Try it
The records that follow must be transcribed in full, without any change.

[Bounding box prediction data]
• • • • • • •

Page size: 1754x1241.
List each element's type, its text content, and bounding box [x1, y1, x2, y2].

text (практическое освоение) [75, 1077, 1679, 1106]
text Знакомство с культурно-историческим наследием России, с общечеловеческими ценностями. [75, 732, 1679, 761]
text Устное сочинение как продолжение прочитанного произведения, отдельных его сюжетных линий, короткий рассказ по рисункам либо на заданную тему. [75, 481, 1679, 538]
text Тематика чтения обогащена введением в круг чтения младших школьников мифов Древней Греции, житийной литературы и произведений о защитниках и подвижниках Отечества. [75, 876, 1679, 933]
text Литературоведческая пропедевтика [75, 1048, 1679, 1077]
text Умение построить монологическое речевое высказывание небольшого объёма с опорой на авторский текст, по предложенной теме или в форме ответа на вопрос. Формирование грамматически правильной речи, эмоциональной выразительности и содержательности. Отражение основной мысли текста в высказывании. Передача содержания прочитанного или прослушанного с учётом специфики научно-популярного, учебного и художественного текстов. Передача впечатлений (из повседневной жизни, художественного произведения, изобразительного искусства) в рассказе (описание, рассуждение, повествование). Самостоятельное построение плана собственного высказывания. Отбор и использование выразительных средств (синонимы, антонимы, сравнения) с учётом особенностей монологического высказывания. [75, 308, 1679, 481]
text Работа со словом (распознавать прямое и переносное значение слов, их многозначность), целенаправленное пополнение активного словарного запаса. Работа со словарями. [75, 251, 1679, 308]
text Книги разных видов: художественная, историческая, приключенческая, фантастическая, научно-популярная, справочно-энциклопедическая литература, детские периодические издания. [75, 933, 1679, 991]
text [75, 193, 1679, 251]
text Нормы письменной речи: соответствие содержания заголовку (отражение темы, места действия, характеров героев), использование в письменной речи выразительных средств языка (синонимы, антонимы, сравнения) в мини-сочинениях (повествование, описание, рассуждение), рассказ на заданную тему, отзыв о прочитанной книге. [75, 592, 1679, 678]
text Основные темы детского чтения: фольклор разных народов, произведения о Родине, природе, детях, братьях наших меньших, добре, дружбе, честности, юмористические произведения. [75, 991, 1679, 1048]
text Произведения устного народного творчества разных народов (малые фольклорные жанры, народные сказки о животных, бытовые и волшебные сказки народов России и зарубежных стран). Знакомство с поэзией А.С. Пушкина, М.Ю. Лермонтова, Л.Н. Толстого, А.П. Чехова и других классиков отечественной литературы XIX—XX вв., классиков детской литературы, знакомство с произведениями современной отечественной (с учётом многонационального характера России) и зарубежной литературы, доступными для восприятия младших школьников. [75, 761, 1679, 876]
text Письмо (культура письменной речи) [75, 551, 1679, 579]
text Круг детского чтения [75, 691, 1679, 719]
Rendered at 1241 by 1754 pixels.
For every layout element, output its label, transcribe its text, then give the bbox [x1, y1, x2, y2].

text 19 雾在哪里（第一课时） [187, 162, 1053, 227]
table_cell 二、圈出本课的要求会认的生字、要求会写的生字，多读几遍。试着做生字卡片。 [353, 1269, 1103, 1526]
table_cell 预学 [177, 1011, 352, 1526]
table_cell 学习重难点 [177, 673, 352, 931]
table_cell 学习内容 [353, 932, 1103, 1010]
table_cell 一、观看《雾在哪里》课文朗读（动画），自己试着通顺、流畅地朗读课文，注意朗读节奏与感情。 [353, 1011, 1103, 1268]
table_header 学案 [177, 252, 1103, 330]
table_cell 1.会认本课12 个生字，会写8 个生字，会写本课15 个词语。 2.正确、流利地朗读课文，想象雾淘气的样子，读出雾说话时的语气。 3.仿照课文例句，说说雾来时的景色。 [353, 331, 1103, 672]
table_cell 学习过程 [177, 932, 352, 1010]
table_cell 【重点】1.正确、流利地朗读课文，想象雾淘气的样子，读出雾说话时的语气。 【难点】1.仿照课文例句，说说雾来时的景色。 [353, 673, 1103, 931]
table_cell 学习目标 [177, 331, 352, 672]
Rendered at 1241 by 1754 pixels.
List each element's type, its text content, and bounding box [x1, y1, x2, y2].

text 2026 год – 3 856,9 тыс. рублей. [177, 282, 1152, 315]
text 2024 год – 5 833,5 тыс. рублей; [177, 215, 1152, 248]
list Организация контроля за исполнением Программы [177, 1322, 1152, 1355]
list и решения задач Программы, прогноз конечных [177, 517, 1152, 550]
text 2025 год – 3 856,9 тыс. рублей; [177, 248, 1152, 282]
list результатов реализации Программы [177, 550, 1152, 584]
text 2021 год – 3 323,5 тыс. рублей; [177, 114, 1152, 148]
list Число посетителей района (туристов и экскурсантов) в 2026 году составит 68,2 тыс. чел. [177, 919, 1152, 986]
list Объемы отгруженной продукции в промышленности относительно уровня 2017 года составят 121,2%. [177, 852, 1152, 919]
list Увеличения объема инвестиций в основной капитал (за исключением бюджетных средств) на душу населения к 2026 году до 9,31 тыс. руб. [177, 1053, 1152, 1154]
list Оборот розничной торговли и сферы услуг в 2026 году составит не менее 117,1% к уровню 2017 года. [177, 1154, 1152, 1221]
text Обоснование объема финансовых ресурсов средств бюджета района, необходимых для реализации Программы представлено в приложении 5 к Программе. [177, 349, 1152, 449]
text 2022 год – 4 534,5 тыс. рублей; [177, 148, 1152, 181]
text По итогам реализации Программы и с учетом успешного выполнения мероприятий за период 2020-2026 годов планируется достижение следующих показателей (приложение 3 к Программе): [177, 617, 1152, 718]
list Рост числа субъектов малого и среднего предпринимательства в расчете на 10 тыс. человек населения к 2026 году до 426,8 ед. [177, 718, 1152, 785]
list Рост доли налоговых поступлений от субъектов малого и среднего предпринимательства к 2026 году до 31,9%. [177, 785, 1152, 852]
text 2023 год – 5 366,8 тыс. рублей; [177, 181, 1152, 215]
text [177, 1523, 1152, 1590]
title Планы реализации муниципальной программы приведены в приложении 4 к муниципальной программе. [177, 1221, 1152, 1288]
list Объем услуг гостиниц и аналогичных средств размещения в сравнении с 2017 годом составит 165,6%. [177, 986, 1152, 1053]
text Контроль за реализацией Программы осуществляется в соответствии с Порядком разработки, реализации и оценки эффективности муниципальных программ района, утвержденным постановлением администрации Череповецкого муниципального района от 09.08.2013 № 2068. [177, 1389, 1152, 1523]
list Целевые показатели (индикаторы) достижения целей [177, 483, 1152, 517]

• • • • • • •

Task response
Page size: 1754x1241.
List each element's type, its text content, and bounding box [x1, y1, x2, y2].

text (практическое освоение) [75, 1077, 1679, 1106]
text Знакомство с культурно-историческим наследием России, с общечеловеческими ценностями. [75, 732, 1679, 761]
text Устное сочинение как продолжение прочитанного произведения, отдельных его сюжетных линий, короткий рассказ по рисункам либо на заданную тему. [75, 481, 1679, 538]
text Тематика чтения обогащена введением в круг чтения младших школьников мифов Древней Греции, житийной литературы и произведений о защитниках и подвижниках Отечества. [75, 876, 1679, 933]
text Литературоведческая пропедевтика [75, 1048, 1679, 1077]
text Умение построить монологическое речевое высказывание небольшого объёма с опорой на авторский текст, по предложенной теме или в форме ответа на вопрос. Формирование грамматически правильной речи, эмоциональной выразительности и содержательности. Отражение основной мысли текста в высказывании. Передача содержания прочитанного или прослушанного с учётом специфики научно-популярного, учебного и художественного текстов. Передача впечатлений (из повседневной жизни, художественного произведения, изобразительного искусства) в рассказе (описание, рассуждение, повествование). Самостоятельное построение плана собственного высказывания. Отбор и использование выразительных средств (синонимы, антонимы, сравнения) с учётом особенностей монологического высказывания. [75, 308, 1679, 481]
text Работа со словом (распознавать прямое и переносное значение слов, их многозначность), целенаправленное пополнение активного словарного запаса. Работа со словарями. [75, 251, 1679, 308]
text Книги разных видов: художественная, историческая, приключенческая, фантастическая, научно-популярная, справочно-энциклопедическая литература, детские периодические издания. [75, 933, 1679, 991]
text [75, 193, 1679, 251]
text Нормы письменной речи: соответствие содержания заголовку (отражение темы, места действия, характеров героев), использование в письменной речи выразительных средств языка (синонимы, антонимы, сравнения) в мини-сочинениях (повествование, описание, рассуждение), рассказ на заданную тему, отзыв о прочитанной книге. [75, 592, 1679, 678]
text Основные темы детского чтения: фольклор разных народов, произведения о Родине, природе, детях, братьях наших меньших, добре, дружбе, честности, юмористические произведения. [75, 991, 1679, 1048]
text Произведения устного народного творчества разных народов (малые фольклорные жанры, народные сказки о животных, бытовые и волшебные сказки народов России и зарубежных стран). Знакомство с поэзией А.С. Пушкина, М.Ю. Лермонтова, Л.Н. Толстого, А.П. Чехова и других классиков отечественной литературы XIX—XX вв., классиков детской литературы, знакомство с произведениями современной отечественной (с учётом многонационального характера России) и зарубежной литературы, доступными для восприятия младших школьников. [75, 761, 1679, 876]
text Письмо (культура письменной речи) [75, 551, 1679, 579]
text Круг детского чтения [75, 691, 1679, 719]
Rendered at 1241 by 1754 pixels.
For every layout element, output its label, transcribe its text, then give the bbox [x1, y1, x2, y2].

text 19 雾在哪里（第一课时） [187, 162, 1053, 227]
table_cell 二、圈出本课的要求会认的生字、要求会写的生字，多读几遍。试着做生字卡片。 [353, 1269, 1103, 1526]
table_cell 预学 [177, 1011, 352, 1526]
table_cell 学习重难点 [177, 673, 352, 931]
table_cell 学习内容 [353, 932, 1103, 1010]
table_cell 一、观看《雾在哪里》课文朗读（动画），自己试着通顺、流畅地朗读课文，注意朗读节奏与感情。 [353, 1011, 1103, 1268]
table_header 学案 [177, 252, 1103, 330]
table_cell 1.会认本课12 个生字，会写8 个生字，会写本课15 个词语。 2.正确、流利地朗读课文，想象雾淘气的样子，读出雾说话时的语气。 3.仿照课文例句，说说雾来时的景色。 [353, 331, 1103, 672]
table_cell 学习过程 [177, 932, 352, 1010]
table_cell 【重点】1.正确、流利地朗读课文，想象雾淘气的样子，读出雾说话时的语气。 【难点】1.仿照课文例句，说说雾来时的景色。 [353, 673, 1103, 931]
table_cell 学习目标 [177, 331, 352, 672]
Rendered at 1241 by 1754 pixels.
List each element's type, its text content, and bounding box [x1, y1, x2, y2].

text 2026 год – 3 856,9 тыс. рублей. [177, 282, 1152, 315]
text 2024 год – 5 833,5 тыс. рублей; [177, 215, 1152, 248]
list Организация контроля за исполнением Программы [177, 1322, 1152, 1355]
list и решения задач Программы, прогноз конечных [177, 517, 1152, 550]
text 2025 год – 3 856,9 тыс. рублей; [177, 248, 1152, 282]
list результатов реализации Программы [177, 550, 1152, 584]
text 2021 год – 3 323,5 тыс. рублей; [177, 114, 1152, 148]
list Число посетителей района (туристов и экскурсантов) в 2026 году составит 68,2 тыс. чел. [177, 919, 1152, 986]
list Объемы отгруженной продукции в промышленности относительно уровня 2017 года составят 121,2%. [177, 852, 1152, 919]
list Увеличения объема инвестиций в основной капитал (за исключением бюджетных средств) на душу населения к 2026 году до 9,31 тыс. руб. [177, 1053, 1152, 1154]
list Оборот розничной торговли и сферы услуг в 2026 году составит не менее 117,1% к уровню 2017 года. [177, 1154, 1152, 1221]
text Обоснование объема финансовых ресурсов средств бюджета района, необходимых для реализации Программы представлено в приложении 5 к Программе. [177, 349, 1152, 449]
text 2022 год – 4 534,5 тыс. рублей; [177, 148, 1152, 181]
text По итогам реализации Программы и с учетом успешного выполнения мероприятий за период 2020-2026 годов планируется достижение следующих показателей (приложение 3 к Программе): [177, 617, 1152, 718]
list Рост числа субъектов малого и среднего предпринимательства в расчете на 10 тыс. человек населения к 2026 году до 426,8 ед. [177, 718, 1152, 785]
list Рост доли налоговых поступлений от субъектов малого и среднего предпринимательства к 2026 году до 31,9%. [177, 785, 1152, 852]
text 2023 год – 5 366,8 тыс. рублей; [177, 181, 1152, 215]
text [177, 1523, 1152, 1590]
title Планы реализации муниципальной программы приведены в приложении 4 к муниципальной программе. [177, 1221, 1152, 1288]
list Объем услуг гостиниц и аналогичных средств размещения в сравнении с 2017 годом составит 165,6%. [177, 986, 1152, 1053]
text Контроль за реализацией Программы осуществляется в соответствии с Порядком разработки, реализации и оценки эффективности муниципальных программ района, утвержденным постановлением администрации Череповецкого муниципального района от 09.08.2013 № 2068. [177, 1389, 1152, 1523]
list Целевые показатели (индикаторы) достижения целей [177, 483, 1152, 517]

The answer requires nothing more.